### SELECTED TEXT
The steam temperature was fixed to 373 K as saturated steam under atmospheric pressure throughout the calculation because the temperature was basically the boundary condition in the DSA module and the change in atmospheric temperatures of nearby debris due to heating by debris was unspecified in this analysis. The pouring water temperature was set to boiling temperature assuming strong heating by debris.

The calculation was continued for 36,000 s of actual time through the water pouring and all debris solidification.

4.3. Consideration for concrete properties

In the preliminary results [7], relatively low debris temperature and the possibility of change in concrete properties by debris heat and the long duration of exposure were pointed out as the cause of underestimations in the concrete erosion rate. In this study, the change of concrete properties by debris heat was considered and the knowledge was reflected in the verification. Nagao and Nakane [26] investigated the change of concrete properties when exposed to high temperature and they tested many kinds of concrete in the range from normal temperature to 873 K. Decreases in the thermal conductivity and density were clarified; in addition, decreases in the compressive strength and elastic coefficient were observed.

For the initial period in the CCI-2 test, it was reported that the relatively low erosion rate in the axial direction and the lateral direction at the early stage were likely to have been caused by a crust protection effect [21]. However, the relatively low erosion rate in the early stage was only seen in the test data at elevation 0 mm of the sidewalls, that is a corner of the cavity, the erosion rates for elevation of +100–+200 mm range (contacting with the middle to top portion of debris) were seen to increase at comparatively higher rates than the data of elevation 0 mm and the latter might not have been due to the crust protection effect. Focusing on the middle to top portion, the following were observed: a relatively low erosion rate in the lateral direction in the early stage until 6000 s and a high rate in the later stage between 6000 and 9000 s. On the other hand, the low rate until 3000 s and the higher rate between 3000 and 6000 s were observed for the axial direction [21]. In this study, the change in erosion rate was considered to be explained by the decrease in the thermal conductivity and density as a potent contributing factor, however this study had no findings to rule out the crust protection effect on the erosion rate at the early stage of the test.

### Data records
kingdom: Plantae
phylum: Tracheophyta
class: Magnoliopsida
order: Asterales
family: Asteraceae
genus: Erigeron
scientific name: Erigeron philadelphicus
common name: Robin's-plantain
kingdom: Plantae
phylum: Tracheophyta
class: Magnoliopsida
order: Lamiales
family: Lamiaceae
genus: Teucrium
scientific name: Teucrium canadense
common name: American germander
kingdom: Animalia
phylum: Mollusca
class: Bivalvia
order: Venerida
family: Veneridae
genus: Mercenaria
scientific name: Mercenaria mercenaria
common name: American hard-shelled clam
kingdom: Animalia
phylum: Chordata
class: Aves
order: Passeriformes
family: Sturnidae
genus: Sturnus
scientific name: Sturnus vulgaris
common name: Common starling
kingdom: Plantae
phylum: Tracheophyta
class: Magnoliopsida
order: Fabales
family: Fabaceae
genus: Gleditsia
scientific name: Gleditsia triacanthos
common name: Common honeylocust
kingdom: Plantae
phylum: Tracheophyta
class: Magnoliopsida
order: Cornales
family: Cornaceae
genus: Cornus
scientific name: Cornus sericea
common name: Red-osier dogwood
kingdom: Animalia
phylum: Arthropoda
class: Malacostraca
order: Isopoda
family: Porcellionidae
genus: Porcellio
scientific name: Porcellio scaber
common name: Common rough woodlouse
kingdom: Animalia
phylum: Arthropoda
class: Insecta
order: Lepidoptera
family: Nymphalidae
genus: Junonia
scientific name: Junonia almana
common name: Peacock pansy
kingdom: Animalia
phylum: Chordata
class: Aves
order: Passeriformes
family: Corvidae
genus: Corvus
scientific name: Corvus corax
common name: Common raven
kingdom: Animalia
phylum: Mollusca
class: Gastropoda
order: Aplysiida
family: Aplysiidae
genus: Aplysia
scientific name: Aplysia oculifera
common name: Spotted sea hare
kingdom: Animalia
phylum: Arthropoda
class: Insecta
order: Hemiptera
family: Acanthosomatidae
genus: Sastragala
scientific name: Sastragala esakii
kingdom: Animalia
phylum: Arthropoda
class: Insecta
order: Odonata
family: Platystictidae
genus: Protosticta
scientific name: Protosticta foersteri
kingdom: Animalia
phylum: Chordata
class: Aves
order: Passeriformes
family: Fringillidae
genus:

### WHAT YOU NEED TO DO
Reproduce the passage on concrete erosion from "In the preliminary" up to and including "coefficient were observed.".

### SOLUTION TO THIS TASK
In the preliminary results [7], relatively low debris temperature and the possibility of change in concrete properties by debris heat and the long duration of exposure were pointed out as the cause of underestimations in the concrete erosion rate. In this study, the change of concrete properties by debris heat was considered and the knowledge was reflected in the verification. Nagao and Nakane [26] investigated the change of concrete properties when exposed to high temperature and they tested many kinds of concrete in the range from normal temperature to 873 K. Decreases in the thermal conductivity and density were clarified; in addition, decreases in the compressive strength and elastic coefficient were observed.